> _Working data_:
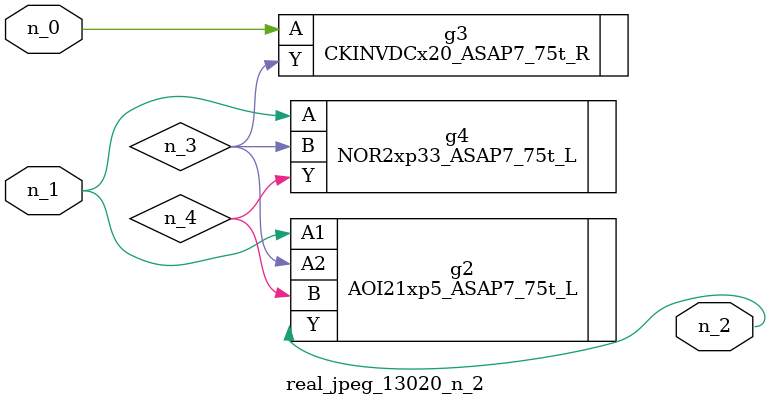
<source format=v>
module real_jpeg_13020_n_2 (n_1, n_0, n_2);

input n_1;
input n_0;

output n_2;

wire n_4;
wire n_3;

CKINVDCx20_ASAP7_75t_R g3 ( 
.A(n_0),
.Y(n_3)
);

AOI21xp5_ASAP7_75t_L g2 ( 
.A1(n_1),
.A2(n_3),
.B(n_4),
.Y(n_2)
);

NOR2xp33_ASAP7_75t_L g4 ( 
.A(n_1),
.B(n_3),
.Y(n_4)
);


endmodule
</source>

...

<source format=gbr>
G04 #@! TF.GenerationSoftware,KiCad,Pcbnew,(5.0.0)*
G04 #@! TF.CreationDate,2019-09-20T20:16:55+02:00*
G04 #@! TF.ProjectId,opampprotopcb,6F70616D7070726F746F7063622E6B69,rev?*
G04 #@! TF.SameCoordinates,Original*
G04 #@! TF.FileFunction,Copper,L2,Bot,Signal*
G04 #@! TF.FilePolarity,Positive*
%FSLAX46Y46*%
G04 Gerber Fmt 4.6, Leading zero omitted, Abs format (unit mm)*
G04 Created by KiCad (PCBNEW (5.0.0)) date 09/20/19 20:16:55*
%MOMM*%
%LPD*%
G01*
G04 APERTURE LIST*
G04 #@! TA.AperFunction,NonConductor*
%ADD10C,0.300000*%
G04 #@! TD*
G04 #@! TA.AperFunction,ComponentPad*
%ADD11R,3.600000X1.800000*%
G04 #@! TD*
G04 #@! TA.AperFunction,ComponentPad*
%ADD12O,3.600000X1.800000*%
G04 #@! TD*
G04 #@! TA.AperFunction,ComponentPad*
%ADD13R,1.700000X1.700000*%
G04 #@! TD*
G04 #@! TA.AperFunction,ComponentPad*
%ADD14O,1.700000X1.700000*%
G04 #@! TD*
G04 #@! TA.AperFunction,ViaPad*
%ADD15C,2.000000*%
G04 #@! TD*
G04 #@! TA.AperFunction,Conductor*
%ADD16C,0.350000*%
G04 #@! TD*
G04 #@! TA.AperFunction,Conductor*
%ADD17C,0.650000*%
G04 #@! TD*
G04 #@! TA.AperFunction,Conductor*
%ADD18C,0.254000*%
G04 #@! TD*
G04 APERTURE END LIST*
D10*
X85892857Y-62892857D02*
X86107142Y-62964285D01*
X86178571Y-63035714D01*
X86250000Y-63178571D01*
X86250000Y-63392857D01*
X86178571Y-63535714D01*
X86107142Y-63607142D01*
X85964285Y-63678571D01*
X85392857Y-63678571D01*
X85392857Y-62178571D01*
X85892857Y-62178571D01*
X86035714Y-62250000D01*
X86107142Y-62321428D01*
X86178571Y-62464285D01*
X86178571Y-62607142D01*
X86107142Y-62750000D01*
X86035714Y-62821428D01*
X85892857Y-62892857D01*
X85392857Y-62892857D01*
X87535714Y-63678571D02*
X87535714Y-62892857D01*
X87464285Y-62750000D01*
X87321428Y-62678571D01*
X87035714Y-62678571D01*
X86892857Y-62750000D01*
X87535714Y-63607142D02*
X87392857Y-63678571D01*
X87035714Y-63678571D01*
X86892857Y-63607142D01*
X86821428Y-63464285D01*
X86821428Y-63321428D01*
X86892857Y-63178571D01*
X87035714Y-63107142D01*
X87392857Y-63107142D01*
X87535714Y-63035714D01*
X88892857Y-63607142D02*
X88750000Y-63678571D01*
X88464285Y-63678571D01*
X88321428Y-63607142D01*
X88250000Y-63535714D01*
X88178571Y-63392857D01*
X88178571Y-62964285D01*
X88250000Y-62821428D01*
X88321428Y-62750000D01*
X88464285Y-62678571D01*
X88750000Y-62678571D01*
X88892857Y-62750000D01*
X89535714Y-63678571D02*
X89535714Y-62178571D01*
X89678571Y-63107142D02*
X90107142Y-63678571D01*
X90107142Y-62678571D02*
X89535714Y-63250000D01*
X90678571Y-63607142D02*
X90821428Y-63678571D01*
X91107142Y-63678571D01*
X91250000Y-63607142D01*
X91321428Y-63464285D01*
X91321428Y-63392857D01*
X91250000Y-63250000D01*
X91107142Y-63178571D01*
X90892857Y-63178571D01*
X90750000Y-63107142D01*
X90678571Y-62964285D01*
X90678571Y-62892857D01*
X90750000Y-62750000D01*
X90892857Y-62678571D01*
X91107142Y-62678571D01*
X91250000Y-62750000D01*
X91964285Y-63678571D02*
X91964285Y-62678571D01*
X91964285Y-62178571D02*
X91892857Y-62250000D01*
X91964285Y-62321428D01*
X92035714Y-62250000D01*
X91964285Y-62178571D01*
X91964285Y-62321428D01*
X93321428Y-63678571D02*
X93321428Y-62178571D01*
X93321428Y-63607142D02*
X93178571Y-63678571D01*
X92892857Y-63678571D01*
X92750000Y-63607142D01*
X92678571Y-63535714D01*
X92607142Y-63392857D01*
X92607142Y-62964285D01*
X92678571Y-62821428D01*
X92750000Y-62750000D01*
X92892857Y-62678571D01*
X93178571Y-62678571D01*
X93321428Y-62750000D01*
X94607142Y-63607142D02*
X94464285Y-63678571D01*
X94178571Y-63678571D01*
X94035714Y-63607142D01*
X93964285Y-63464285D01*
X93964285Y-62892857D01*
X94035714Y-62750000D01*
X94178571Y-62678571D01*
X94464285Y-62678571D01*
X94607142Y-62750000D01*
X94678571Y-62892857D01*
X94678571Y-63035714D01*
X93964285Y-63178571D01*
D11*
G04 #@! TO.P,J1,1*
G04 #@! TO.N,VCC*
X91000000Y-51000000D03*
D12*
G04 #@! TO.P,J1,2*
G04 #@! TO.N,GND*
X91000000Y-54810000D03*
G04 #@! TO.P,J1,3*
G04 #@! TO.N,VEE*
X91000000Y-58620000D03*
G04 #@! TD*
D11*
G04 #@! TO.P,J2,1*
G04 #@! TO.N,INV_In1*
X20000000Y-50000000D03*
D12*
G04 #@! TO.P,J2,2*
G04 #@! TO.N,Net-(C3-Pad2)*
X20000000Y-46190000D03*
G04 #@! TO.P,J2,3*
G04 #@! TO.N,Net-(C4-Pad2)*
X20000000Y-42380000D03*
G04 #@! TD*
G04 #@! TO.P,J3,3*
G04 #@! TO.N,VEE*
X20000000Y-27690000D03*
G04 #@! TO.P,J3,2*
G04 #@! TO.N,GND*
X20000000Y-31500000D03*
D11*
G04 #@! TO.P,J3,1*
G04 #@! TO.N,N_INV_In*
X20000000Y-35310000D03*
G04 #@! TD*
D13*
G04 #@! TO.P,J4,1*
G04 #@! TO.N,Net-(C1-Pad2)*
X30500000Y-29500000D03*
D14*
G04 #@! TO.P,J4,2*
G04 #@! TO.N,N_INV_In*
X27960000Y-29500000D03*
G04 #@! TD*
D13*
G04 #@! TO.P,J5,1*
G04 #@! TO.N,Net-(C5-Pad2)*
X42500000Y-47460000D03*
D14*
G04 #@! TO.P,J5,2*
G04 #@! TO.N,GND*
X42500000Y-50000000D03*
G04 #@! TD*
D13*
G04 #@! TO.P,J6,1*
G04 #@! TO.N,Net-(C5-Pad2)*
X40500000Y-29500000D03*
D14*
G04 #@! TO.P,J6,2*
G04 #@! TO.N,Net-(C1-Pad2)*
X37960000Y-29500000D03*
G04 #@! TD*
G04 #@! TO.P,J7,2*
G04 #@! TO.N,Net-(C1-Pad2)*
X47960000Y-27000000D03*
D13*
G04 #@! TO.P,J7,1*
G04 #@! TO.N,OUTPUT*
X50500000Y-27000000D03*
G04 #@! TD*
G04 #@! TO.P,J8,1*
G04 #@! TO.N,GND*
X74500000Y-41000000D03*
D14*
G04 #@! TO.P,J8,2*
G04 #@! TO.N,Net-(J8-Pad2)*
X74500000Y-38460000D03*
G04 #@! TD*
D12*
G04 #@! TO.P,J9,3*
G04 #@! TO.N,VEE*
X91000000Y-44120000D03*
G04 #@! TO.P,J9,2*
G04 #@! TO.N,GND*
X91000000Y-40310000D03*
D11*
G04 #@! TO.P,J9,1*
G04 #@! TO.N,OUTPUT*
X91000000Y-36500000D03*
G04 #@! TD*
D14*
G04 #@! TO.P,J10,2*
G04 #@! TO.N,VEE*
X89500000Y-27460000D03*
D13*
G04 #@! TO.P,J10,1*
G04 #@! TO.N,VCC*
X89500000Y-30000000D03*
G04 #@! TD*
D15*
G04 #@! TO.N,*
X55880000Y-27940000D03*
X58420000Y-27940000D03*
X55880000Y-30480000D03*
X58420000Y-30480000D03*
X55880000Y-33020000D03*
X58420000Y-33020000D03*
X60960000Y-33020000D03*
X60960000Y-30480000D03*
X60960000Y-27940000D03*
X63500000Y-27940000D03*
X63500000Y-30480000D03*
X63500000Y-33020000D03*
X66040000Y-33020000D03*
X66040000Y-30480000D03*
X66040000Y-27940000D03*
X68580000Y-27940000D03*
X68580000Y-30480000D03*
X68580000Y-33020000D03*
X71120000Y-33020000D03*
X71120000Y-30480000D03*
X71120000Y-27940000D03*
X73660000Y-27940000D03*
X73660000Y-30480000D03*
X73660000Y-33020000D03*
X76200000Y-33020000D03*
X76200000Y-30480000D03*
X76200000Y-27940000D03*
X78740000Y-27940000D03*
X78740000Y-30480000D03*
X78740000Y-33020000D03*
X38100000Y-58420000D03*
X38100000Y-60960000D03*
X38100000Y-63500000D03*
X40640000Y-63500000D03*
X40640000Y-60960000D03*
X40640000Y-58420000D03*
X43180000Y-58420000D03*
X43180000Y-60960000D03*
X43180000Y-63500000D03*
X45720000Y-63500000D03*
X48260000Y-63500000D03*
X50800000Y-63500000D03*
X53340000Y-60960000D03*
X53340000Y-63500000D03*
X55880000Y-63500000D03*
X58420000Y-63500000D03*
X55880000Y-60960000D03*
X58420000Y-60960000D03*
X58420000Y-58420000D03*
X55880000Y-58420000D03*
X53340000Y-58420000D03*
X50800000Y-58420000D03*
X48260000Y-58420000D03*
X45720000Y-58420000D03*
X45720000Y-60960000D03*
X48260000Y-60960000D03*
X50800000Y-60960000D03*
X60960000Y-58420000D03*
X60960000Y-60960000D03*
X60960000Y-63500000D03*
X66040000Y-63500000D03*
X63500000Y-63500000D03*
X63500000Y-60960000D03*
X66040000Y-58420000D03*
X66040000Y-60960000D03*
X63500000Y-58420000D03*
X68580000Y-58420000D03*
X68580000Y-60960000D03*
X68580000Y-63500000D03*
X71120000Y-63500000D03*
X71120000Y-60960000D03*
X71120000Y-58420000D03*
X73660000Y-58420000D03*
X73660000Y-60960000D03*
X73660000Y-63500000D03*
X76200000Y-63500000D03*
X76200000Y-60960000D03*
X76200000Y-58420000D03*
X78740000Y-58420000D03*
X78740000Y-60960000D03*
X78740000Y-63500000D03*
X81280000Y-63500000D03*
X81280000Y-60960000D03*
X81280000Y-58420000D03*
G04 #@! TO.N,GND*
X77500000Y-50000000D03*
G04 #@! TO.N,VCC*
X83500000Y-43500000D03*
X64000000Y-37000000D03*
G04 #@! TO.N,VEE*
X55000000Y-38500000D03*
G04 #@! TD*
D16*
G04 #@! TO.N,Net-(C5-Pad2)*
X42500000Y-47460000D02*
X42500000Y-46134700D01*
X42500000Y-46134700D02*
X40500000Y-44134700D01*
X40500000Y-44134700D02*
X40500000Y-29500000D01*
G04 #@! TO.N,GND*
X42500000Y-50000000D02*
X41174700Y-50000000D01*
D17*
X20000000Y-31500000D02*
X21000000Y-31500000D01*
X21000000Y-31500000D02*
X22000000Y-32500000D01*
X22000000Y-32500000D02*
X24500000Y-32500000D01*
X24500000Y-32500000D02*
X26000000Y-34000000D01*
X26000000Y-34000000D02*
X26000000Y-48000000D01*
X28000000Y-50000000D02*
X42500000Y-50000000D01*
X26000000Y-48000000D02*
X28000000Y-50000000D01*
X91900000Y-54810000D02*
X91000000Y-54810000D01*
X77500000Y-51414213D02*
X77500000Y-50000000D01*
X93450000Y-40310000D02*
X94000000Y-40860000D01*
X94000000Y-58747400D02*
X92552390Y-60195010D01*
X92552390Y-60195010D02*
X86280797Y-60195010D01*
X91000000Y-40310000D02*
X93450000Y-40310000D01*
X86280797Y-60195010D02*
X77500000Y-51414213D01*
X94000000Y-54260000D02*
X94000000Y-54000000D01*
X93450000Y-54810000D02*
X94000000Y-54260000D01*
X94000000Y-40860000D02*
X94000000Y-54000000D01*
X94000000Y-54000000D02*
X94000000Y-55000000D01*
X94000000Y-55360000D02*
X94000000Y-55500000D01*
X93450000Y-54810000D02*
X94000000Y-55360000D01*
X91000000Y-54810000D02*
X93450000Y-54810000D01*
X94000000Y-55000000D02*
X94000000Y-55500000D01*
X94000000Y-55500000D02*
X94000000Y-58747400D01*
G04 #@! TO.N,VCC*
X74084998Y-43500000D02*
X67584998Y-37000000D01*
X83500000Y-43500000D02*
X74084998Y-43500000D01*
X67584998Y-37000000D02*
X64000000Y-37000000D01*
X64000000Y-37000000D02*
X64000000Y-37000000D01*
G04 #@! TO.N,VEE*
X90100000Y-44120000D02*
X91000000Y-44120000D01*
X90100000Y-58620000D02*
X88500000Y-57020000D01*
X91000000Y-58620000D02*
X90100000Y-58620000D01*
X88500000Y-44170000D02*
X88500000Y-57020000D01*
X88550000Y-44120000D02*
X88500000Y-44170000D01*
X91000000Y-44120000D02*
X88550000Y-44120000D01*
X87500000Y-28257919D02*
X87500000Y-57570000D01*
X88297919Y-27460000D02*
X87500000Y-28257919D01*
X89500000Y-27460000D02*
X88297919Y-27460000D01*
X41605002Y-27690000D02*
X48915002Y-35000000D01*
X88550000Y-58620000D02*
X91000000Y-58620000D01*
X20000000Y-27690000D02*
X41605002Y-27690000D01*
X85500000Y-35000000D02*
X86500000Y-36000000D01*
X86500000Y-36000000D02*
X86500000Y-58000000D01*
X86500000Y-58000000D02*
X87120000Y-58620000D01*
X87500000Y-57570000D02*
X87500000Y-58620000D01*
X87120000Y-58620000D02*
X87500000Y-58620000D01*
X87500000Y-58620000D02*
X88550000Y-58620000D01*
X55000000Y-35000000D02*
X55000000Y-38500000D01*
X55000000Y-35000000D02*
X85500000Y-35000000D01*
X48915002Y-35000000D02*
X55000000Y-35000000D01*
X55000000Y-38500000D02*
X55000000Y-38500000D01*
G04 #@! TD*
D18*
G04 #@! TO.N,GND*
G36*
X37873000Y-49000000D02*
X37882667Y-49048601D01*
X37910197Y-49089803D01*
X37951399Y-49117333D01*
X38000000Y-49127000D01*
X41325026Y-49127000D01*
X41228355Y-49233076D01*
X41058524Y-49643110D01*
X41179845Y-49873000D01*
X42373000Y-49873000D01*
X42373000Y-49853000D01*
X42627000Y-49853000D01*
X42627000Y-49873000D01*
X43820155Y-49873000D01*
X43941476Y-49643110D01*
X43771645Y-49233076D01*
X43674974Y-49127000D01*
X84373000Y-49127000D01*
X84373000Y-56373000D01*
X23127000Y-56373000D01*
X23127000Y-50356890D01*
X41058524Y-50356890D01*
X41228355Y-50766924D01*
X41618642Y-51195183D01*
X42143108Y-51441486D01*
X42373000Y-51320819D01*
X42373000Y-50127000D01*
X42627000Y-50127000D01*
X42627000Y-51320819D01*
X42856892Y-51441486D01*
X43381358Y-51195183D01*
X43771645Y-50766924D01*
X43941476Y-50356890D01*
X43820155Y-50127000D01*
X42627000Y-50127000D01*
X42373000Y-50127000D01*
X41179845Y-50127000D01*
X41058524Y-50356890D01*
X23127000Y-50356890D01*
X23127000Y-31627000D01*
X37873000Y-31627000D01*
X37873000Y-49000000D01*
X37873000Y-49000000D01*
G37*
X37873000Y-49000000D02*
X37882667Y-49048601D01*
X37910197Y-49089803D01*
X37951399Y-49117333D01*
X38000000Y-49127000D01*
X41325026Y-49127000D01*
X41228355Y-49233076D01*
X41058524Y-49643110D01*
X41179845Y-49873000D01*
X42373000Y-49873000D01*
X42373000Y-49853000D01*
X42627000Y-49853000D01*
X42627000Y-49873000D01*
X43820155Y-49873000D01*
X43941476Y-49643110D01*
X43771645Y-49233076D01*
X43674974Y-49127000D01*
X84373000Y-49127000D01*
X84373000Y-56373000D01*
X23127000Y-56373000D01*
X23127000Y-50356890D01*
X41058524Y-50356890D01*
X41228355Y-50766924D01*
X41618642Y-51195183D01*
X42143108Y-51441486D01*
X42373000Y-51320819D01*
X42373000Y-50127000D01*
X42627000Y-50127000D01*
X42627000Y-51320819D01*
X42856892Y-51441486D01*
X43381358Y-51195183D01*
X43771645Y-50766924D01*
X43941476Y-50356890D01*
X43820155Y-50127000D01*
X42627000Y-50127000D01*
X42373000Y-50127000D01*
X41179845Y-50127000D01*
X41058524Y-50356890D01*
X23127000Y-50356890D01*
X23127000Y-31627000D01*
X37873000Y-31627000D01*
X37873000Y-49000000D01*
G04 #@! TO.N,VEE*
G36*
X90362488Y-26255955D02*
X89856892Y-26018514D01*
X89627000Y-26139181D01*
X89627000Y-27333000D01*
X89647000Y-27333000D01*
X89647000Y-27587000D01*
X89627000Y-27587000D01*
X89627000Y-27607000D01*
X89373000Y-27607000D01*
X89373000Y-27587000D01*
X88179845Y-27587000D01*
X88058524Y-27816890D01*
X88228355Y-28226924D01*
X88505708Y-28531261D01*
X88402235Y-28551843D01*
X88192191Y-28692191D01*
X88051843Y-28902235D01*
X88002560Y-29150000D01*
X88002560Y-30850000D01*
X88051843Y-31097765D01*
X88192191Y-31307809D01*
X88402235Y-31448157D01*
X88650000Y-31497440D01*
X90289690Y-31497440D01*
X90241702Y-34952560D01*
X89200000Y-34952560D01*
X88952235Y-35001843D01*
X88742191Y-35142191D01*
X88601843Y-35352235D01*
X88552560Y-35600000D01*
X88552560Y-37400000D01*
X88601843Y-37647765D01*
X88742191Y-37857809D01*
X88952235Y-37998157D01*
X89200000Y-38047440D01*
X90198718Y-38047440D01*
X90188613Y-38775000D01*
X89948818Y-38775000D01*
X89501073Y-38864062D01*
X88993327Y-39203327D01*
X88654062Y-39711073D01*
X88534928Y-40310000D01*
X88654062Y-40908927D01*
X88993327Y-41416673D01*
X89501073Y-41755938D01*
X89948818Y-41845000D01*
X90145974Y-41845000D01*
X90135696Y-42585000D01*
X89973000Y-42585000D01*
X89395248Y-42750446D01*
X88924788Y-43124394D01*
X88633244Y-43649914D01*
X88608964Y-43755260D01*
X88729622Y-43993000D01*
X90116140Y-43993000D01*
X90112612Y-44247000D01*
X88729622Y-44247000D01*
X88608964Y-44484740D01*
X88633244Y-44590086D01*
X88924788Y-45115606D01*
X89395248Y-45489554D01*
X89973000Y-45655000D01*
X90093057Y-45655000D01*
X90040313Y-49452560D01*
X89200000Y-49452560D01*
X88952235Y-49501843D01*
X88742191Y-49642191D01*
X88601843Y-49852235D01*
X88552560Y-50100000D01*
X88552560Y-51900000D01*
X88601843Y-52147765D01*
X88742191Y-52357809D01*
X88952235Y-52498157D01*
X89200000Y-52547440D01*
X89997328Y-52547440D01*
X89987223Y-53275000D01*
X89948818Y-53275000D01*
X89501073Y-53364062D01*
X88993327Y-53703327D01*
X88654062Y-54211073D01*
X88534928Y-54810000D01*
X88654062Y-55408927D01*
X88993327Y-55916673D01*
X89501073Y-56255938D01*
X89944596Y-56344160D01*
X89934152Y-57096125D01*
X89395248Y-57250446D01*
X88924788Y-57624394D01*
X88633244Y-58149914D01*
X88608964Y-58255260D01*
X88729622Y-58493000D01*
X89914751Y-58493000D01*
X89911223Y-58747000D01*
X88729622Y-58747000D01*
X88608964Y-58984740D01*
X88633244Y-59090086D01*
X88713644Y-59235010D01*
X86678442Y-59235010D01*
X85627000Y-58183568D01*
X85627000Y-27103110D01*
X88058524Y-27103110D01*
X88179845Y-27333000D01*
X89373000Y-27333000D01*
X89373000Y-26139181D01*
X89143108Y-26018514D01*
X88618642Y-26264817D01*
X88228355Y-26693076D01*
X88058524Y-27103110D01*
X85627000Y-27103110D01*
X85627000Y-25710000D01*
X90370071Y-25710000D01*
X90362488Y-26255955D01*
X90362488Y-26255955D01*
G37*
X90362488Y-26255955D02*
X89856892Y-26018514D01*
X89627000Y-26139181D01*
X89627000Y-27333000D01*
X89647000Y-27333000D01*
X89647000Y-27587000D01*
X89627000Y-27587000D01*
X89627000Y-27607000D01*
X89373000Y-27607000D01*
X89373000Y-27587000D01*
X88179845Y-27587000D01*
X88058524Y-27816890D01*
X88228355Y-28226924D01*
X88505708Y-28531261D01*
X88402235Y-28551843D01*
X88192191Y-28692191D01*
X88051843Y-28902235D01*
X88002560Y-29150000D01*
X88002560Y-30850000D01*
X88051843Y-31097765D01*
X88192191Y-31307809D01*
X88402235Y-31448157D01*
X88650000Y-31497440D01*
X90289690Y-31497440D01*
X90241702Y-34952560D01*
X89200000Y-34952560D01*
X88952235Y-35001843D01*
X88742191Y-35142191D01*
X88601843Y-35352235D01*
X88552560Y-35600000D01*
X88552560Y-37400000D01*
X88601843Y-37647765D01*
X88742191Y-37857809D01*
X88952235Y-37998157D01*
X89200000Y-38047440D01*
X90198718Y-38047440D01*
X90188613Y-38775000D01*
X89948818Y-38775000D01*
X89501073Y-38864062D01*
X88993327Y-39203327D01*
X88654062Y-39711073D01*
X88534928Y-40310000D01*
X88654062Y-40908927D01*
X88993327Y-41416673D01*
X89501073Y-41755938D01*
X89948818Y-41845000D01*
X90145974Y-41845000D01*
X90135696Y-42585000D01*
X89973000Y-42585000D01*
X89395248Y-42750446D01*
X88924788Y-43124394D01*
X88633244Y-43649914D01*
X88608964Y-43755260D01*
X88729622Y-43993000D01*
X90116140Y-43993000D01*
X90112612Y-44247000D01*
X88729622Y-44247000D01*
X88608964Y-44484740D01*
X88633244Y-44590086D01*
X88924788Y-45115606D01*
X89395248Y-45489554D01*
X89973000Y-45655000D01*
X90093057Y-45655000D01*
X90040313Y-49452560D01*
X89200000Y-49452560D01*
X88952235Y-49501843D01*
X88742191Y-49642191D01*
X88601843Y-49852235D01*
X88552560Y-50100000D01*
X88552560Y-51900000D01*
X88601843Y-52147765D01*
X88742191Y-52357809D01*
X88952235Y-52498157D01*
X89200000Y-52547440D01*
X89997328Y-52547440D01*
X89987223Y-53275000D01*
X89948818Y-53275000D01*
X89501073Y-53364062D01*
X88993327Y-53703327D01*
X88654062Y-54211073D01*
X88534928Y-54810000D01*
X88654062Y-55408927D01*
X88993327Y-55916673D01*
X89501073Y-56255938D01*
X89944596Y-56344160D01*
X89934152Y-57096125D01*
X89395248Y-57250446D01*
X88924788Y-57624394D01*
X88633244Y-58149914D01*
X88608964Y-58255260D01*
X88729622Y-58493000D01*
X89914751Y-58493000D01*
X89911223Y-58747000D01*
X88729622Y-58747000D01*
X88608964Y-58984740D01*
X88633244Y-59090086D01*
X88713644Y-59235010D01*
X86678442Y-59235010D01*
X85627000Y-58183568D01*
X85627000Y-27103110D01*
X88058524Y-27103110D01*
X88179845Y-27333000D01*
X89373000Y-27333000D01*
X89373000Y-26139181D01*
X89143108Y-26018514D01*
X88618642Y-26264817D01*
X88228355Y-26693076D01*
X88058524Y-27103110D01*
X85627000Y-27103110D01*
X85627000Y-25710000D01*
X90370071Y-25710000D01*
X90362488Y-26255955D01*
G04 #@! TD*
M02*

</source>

> _Work to be completed_:
In your answer, include only the lines above starting at the line that holds "G04 #@! TO.P,J9,1*" and ending at the line that holds "X68580000Y-27940000D03*", copied exactly.

> _Output of the task_:
G04 #@! TO.P,J9,1*
G04 #@! TO.N,OUTPUT*
X91000000Y-36500000D03*
G04 #@! TD*
D14*
G04 #@! TO.P,J10,2*
G04 #@! TO.N,VEE*
X89500000Y-27460000D03*
D13*
G04 #@! TO.P,J10,1*
G04 #@! TO.N,VCC*
X89500000Y-30000000D03*
G04 #@! TD*
D15*
G04 #@! TO.N,*
X55880000Y-27940000D03*
X58420000Y-27940000D03*
X55880000Y-30480000D03*
X58420000Y-30480000D03*
X55880000Y-33020000D03*
X58420000Y-33020000D03*
X60960000Y-33020000D03*
X60960000Y-30480000D03*
X60960000Y-27940000D03*
X63500000Y-27940000D03*
X63500000Y-30480000D03*
X63500000Y-33020000D03*
X66040000Y-33020000D03*
X66040000Y-30480000D03*
X66040000Y-27940000D03*
X68580000Y-27940000D03*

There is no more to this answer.